The European elite project is in crisis, of course, struggling against the accusation of being little more than a mirage. The reverie experienced inside the bustling breakfast room of my hotel becomes more complex and uncertain out in the gritty streets around the Hopbahnhof, where European imperialism's retreat and a peculiar conception of a "guest worker" have resulted in visibly Muslim immigrants establishing themselves in the heart of Europe's cities, confronting governments trying to make good on the promise of the Enlightenment with some of the most uncompromising, obscurantist and misogynist branches of the Abrahamic tree.
[Mark me down as a pessimist: I cannot see how the project of professed tolerance for all forms of thought can live alongside the medieval certitude and self-isolation of many lineages of The Faithful. Each seemingly insults the other with its mere existence. ]
Which set me to thinking about Japan being an outlier in terms of nostalgia. Unlike the Europeans, who would prefer to elide away the 20th Century, or the Chinese, who seem determined to make the world forget their country's weakness in the 19th and 20th Centuries, the residents of This Blessed Land (at least those in a particular set of age cohorts) get all misty-eyed when they think about the 20th Century. It was during the 20th Century that Japan made its two great ascents to the top ranks of world powers: the first time as a military-imperial force, the second time as manufacturing-trading behemoth. Rather than being a blot of shame or source of some perspective, the 20th Century is a period of history in which Japanese can glory -- a small, fantabulist minority for the militarist pre-war state, a far greater number for the determined, non-threatening economic power that yanked the populace up out of the penury and thrust Japan back into relevance.
[Yes, that the Americans also take pride in what their nation achieved in the 20th century, and that this is a point of commonality between the Japanese and the Americans, is not lost upon me.]
Hence the dissonance and miscommunication when Europeans and Japanese try to talk to one another about the past -- and by extension, their futures -- despite all their ostensible points in common. All other things being equal, the Europeans would rather want to forget about the 20th Century and the many divisions of Europe that occurred within it.

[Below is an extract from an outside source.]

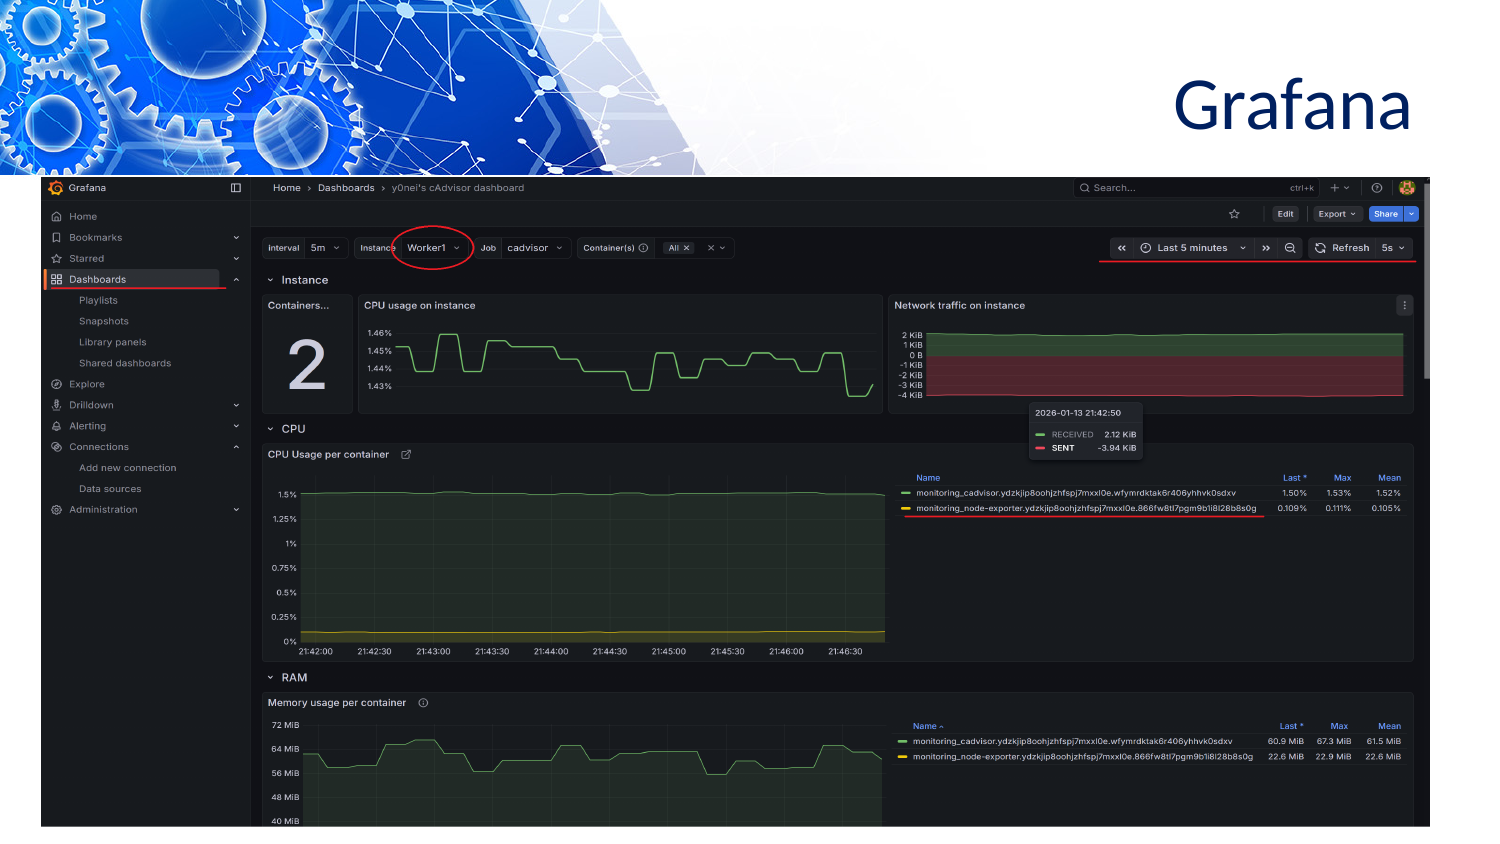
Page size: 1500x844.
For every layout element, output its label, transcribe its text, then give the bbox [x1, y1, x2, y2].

title Grafana [73, 36, 1429, 162]
picture [0, 0, 1500, 844]
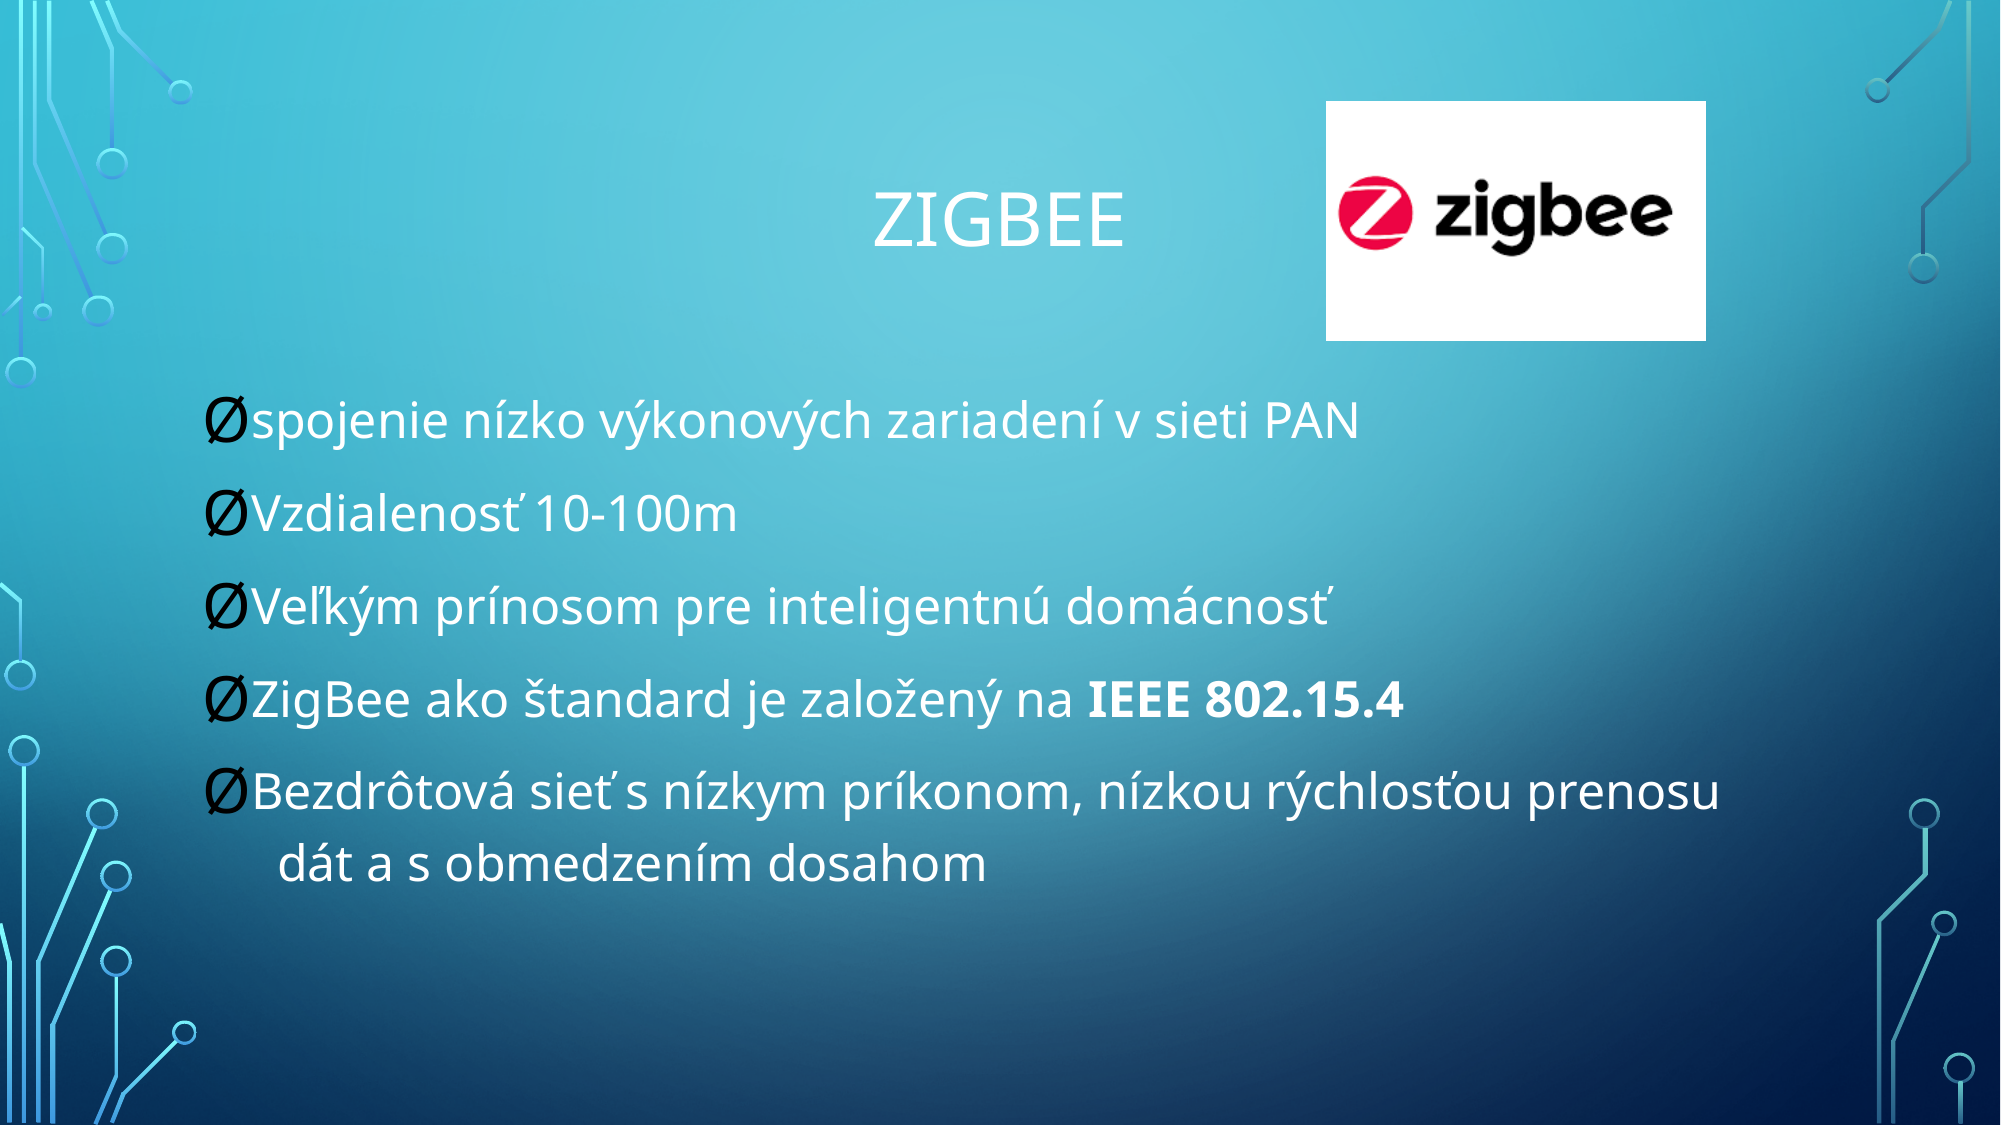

The Japanese (again, of a certain age) want to do nothing else but maunder on and on about how great things were in the 20th Century -- the unscrupulous and vile minority arguing how fascism and imperialism were really not all that bad, and a much larger, dewy-eyed group sighing at how conflict-free, clear, simple and unified everything was during the 1960s, 70s and 80s.
Hearing either of these interpretations of the events of the 20th Century, and lamentations over that century's greatness as compared to the current, decadent age, Europeans elites could hardly be blamed for thinking they are talking to beings from another planet.